Die Räume des ehemaligen Aegidienklosters aus dem 12. Jahrhundert sind eines der ältesten Bauten in Braunschweig. Mehr als 400 Jahre lebten hier Benediktinermönche in einer klösterlichen Gemeinschaft. Seit der Reformation wechselten die Bewohner mehrmals, zunächst bewohnten die Konventualinnen eines evangelischen Frauenstifts die Klosterräume. Doch 1832 baute die
Landesregierung die Gebäude zu einem Gefängnis um, dessen Innenhof als Hinrichtungsstätte für die verurteilten Gefangenen diente.

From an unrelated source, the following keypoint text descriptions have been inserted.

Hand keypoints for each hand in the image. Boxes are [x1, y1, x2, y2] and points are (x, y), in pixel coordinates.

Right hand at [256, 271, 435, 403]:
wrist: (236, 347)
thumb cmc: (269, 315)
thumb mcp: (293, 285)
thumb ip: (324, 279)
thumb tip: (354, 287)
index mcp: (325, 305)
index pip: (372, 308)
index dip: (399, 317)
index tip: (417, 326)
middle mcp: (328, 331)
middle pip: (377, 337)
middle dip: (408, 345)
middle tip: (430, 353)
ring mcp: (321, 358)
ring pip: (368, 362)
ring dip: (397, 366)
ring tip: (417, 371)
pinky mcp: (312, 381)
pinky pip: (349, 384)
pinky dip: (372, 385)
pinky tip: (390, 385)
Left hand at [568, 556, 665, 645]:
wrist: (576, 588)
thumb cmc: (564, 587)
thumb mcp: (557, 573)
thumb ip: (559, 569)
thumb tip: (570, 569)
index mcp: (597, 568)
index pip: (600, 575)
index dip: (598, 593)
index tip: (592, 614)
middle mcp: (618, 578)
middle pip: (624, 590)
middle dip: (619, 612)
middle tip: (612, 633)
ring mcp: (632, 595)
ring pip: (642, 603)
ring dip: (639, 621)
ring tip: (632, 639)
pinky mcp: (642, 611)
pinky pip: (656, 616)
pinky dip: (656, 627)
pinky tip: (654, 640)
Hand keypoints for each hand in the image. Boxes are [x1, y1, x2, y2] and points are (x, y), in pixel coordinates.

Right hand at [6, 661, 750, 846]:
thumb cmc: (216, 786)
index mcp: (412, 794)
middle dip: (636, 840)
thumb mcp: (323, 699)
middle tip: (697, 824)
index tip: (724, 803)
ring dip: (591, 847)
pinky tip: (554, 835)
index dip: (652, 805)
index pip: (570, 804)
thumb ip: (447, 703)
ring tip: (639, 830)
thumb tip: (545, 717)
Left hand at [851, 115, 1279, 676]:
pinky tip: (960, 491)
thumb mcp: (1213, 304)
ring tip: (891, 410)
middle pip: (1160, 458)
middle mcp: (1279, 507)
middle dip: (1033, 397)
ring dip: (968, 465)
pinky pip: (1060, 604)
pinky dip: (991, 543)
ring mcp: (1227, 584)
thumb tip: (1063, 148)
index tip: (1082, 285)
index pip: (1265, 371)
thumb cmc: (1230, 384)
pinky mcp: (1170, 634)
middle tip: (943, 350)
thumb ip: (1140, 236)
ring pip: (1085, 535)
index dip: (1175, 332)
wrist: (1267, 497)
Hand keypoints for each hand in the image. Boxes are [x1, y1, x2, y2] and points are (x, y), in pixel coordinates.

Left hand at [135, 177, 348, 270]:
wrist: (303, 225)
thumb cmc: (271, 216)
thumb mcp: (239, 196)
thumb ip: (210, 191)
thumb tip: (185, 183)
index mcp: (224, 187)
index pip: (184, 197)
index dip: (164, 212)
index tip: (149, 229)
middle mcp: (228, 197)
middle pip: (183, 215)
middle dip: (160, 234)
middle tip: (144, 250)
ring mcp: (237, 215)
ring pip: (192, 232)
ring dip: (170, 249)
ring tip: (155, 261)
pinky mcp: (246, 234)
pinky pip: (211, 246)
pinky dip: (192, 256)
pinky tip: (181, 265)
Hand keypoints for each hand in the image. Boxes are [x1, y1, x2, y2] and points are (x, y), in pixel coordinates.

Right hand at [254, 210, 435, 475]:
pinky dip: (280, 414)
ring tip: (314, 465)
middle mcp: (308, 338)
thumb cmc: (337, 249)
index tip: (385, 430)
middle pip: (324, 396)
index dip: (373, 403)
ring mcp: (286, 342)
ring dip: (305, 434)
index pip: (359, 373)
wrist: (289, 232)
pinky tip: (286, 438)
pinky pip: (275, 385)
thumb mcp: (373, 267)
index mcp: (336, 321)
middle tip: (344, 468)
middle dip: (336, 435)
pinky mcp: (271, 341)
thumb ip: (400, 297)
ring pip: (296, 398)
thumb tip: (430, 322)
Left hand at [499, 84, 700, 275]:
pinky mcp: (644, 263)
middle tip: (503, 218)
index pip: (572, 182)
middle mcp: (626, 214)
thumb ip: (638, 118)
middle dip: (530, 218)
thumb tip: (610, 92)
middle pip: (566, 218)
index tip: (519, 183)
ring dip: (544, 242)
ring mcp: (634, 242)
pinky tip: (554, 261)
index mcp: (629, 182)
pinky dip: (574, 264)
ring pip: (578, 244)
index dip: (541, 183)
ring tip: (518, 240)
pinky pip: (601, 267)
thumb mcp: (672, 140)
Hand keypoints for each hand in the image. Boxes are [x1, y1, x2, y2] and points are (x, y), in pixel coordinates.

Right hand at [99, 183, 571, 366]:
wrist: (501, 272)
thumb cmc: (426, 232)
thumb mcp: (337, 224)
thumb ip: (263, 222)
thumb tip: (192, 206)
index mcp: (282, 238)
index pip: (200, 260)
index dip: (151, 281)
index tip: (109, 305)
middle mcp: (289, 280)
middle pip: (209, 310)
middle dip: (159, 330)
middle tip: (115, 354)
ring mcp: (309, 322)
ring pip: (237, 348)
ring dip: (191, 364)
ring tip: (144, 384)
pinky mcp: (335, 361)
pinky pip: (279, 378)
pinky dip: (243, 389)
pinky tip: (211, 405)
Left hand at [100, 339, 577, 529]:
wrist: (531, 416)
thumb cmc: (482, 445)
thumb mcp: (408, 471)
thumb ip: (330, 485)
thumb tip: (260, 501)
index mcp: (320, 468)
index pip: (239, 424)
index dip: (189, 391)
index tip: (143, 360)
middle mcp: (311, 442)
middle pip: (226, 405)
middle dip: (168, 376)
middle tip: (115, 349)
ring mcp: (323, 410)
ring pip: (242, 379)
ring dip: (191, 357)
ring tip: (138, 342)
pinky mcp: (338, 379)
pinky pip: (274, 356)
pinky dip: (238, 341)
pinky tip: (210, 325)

Als schließlich 1906 das Braunschweigische Landesmuseum in das Gebäude einzog, wurden die Räume als Ausstellungsort für Dauer- und Sonderausstellungen zu verschiedenen Themen genutzt. Die neue Ausstellung widmet sich ganz den Räumen und ihrer wechselvollen Geschichte.
Sie sind das eigentliche Ausstellungsstück, das mit Licht und Lichteffekten behutsam in Szene gesetzt wird.